By the time the final chorus came, her voice was trembling with emotion—years of love and loss threading through the melody. Tears slipped down her cheeks, but she didn’t stop. Not this time.

When the last note faded, she stepped away from the mic. The silence held for a beat longer than expected before the crowd exploded into cheers again. Someone tossed a flower toward the stage.

She gave a slight curtsy—half embarrassed, half triumphant.

They shouted for another encore. But this time, Eleanor simply smiled and walked off, the flower tucked behind her ear, the guitar still humming softly in her hands, Roxy beside her with a little bounce in her step.

She was emotionally drained.

But also—alive.

“That was amazing. Oh my gosh—I can’t believe you’re not already on the lineup for this festival.”

The words hit Eleanor like a warm breeze—unexpected and entirely welcome.
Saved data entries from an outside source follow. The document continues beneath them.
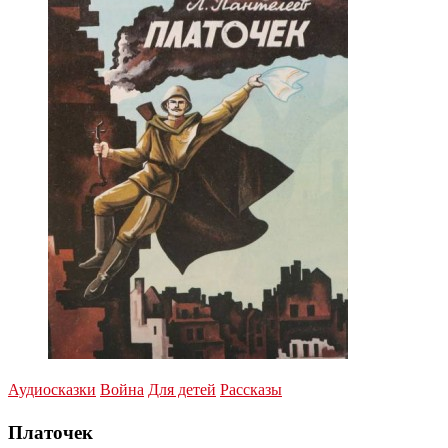
Аудиосказки
Война
Для детей
Рассказы
Платочек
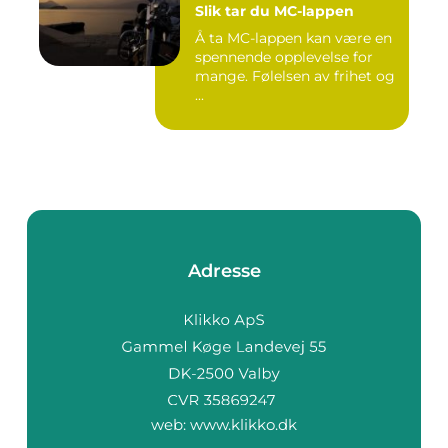
Slik tar du MC-lappen
Å ta MC-lappen kan være en
spennende opplevelse for
mange. Følelsen av frihet og
...
Adresse
web:
www.klikko.dk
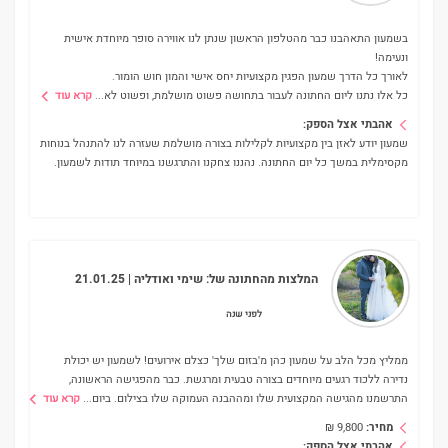
בשמעון התאהבנו כבר מהטלפון הראשון שנתן לנו אווירה סופר מיוחדת אישית
ונעימה!
לאורך כל הדרך שמעון הפגין מקצועיות יחס אישי והמון חוש הומור.
כל אלו נתנו ליום החתונה לעבור בתחושה פשוט מושלמת, ופשוט לא
...
קרא עוד
אהבתי אצל הספק:
שמעון יודע לאזן בין מקצועיות לקלילות בצורה מושלמת שעזרה לנו להתנהל בנוחות
מקסימלית במשך כל יום החתונה. נהננו צחקנו והתרגשנו במיוחד תודות לשמעון.
המלצות מהחתונה של:
שימי ואודליה
| 21.01.25
לפני שנה
ממליץ מכל הלב על שמעון כהן מ'בזום שלך' כצלם אירועים! לשמעון יש יכולת
נדירה ללכוד רגעים מיוחדים בצורה טבעית ומרגשת. כבר מהפגישה הראשונה,
התרשמנו מהגישה המקצועית שלו ומההבנה העמוקה שלו בצילום. ביום
...
קרא עוד
מחיר:
9,800
₪
אהבתי אצל הספק:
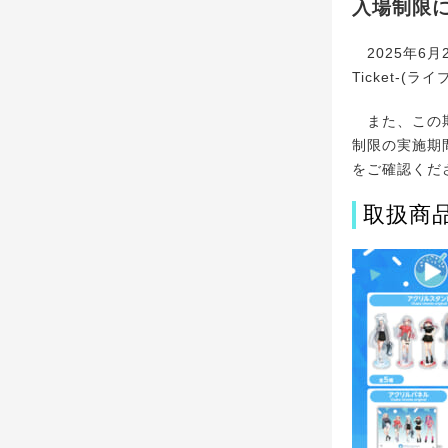
入場制限
2025年6月2
Ticket-
また、この期
制限の実施期間につい
をご確認くだ
取扱商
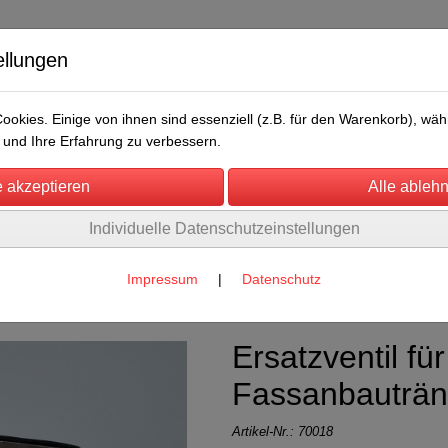
ellungen
okies. Einige von ihnen sind essenziell (z.B. für den Warenkorb), w
und Ihre Erfahrung zu verbessern.
Individuelle Datenschutzeinstellungen
/Messen
Über uns
Umwelt
Rechtliches
Impressum
|
Datenschutz
Ersatzventil für
Fassanbauträ
Artikel-Nr.:
70018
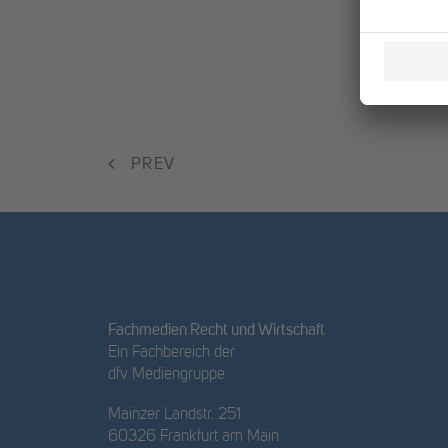
PREV
Fachmedien Recht und Wirtschaft
Ein Fachbereich der
dfv Mediengruppe
Mainzer Landstr. 251
60326 Frankfurt am Main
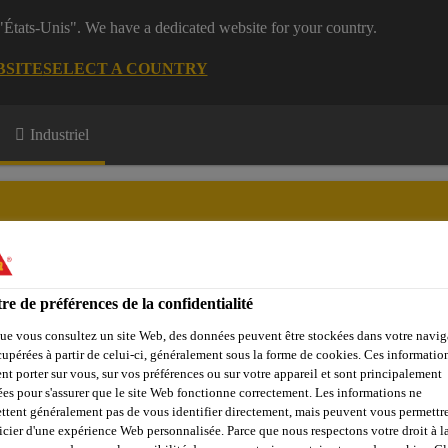
 "États-Unis". We have a dedicated website for your country.
BSITE
SELECT A COUNTRY
Industriel
re de préférences de la confidentialité
Evénements
A propos de Sika
Sika Academy
ue vous consultez un site Web, des données peuvent être stockées dans votre navig
cupérées à partir de celui-ci, généralement sous la forme de cookies. Ces informatio
nt porter sur vous, sur vos préférences ou sur votre appareil et sont principalement
sées pour s'assurer que le site Web fonctionne correctement. Les informations ne
ttent généralement pas de vous identifier directement, mais peuvent vous permettr
icier d'une expérience Web personnalisée. Parce que nous respectons votre droit à la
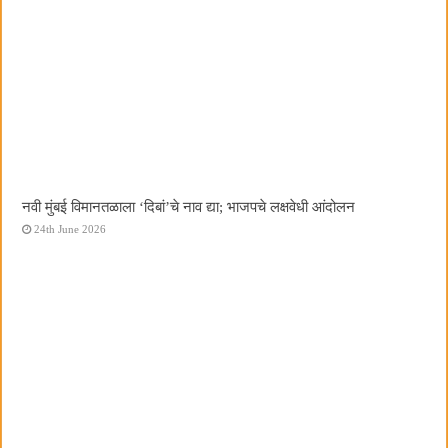
नवी मुंबई विमानतळाला ‌‘दिबां‌’चे नाव द्या; भाजपचे लक्षवेधी आंदोलन
24th June 2026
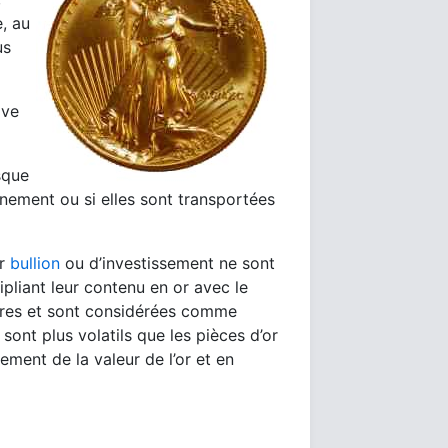
, au
us
ive
sque
nement ou si elles sont transportées
or
bullion
ou d’investissement ne sont
ipliant leur contenu en or avec le
rares et sont considérées comme
sont plus volatils que les pièces d’or
ement de la valeur de l’or et en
She turned. The woman speaking was young, maybe mid-twenties, with freckled cheeks and a clipboard tucked under one arm.

A red bandanna was tied around her head in that effortless way only girls born after World War II seemed able to master.

She scribbled something on the form in her hand, glancing up.

“What’s your name? Where can we reach you?”

The question surprised her, and her gaze unfocused for half a breath. No one had asked her that in decades—not like this. Not as someone to book, someone to want.

“My name is Eleanor…Bell.” She wasn’t entirely certain why she left off her married name, Strickland. Only that she wanted to be the Bell of Wartime Music again. “I’m staying for the whole festival,” she said, adjusting her guitar strap on her shoulder. “I’m at the Pink Flamingo. Room seven.”

The woman nodded, jotting it down.

With a sudden burst of confidence, Eleanor added. “I’ll be on the lawn listening to music. If you need me just say my name into the mic and I’ll come running.”

The girl glanced up from her clipboard, meeting Eleanor’s gaze with a self-assured smile. “I just might.”

Roxy gave a high-pitched bark, her little legs prancing in place.

Eleanor glanced down. “What do you say we get something to eat, hmm?”

Roxy’s ears perked, and she let out another bark, clearly in agreement.

Truthfully, Eleanor wasn’t hungry. Not really. What she needed wasn’t food so much as a moment. A moment to step away from the stage, from the adrenaline still buzzing under her skin, and to…digest.

Because something had shifted.

Eleanor had stepped onstage as a memory, but she’d stepped off it as a musician.